## Recorded information
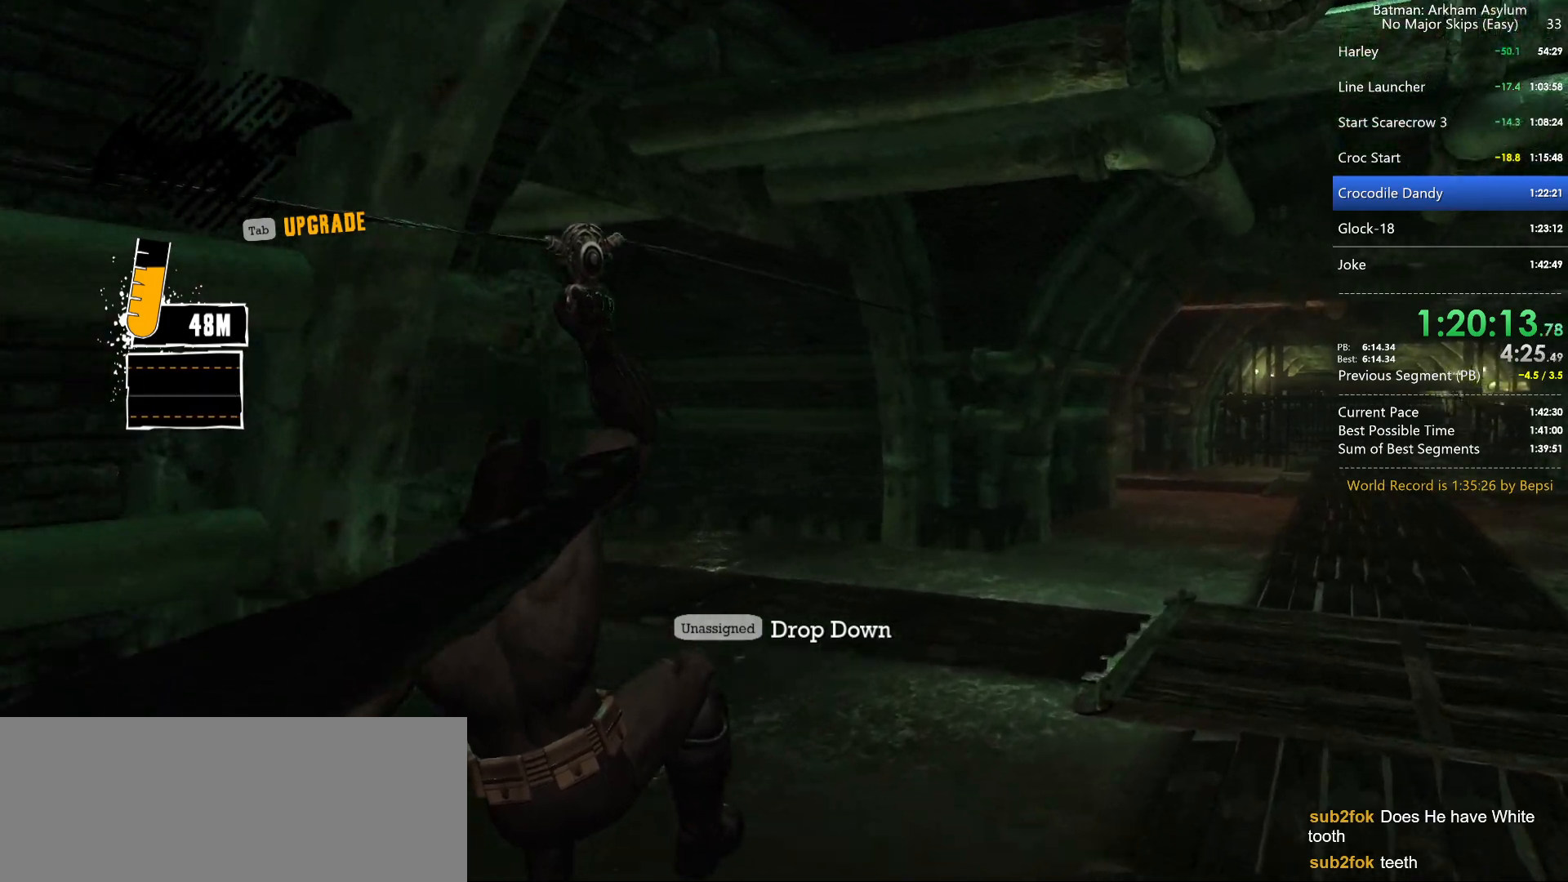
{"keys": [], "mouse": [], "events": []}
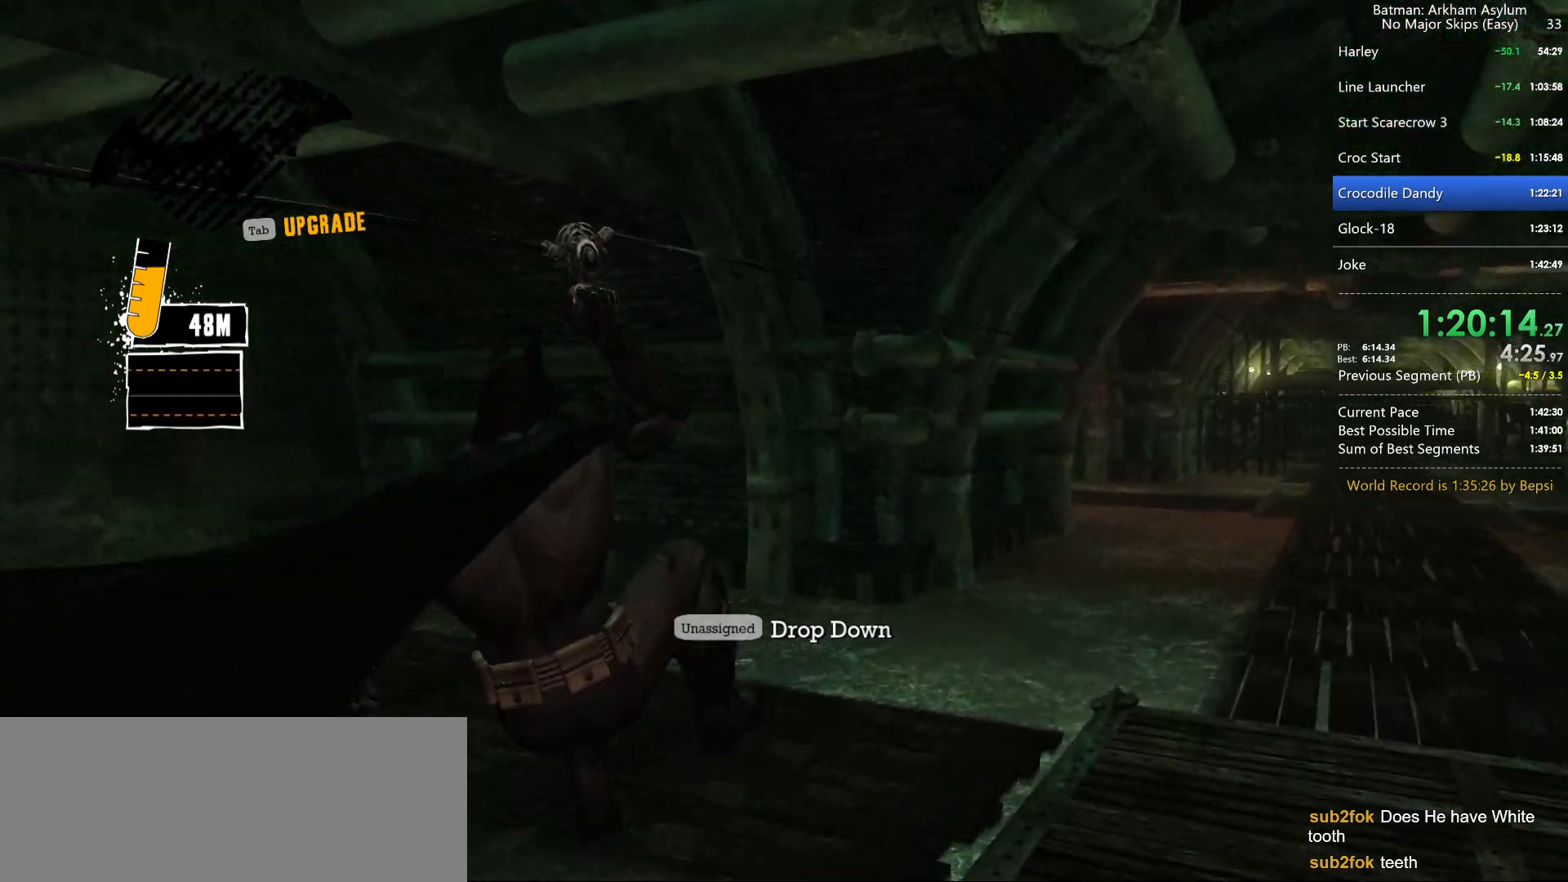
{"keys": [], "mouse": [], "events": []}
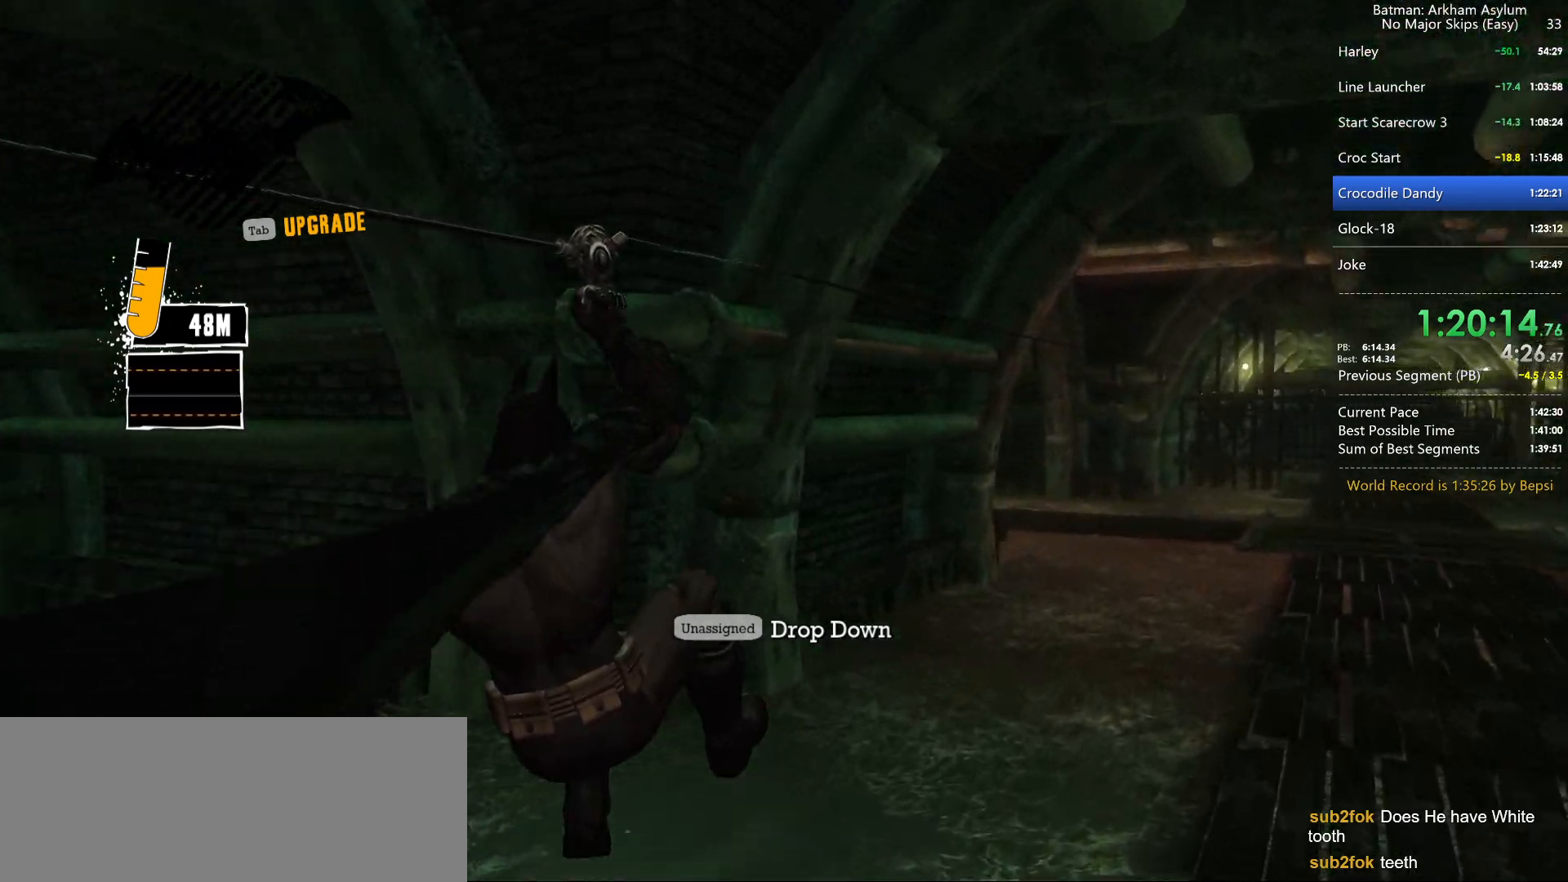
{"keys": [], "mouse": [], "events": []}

## What the exercise asks
Write every line of the data out again exactly, leaving out all images.

## Exercise response
{"keys": [], "mouse": [], "events": []}
{"keys": [], "mouse": [], "events": []}
{"keys": [], "mouse": [], "events": []}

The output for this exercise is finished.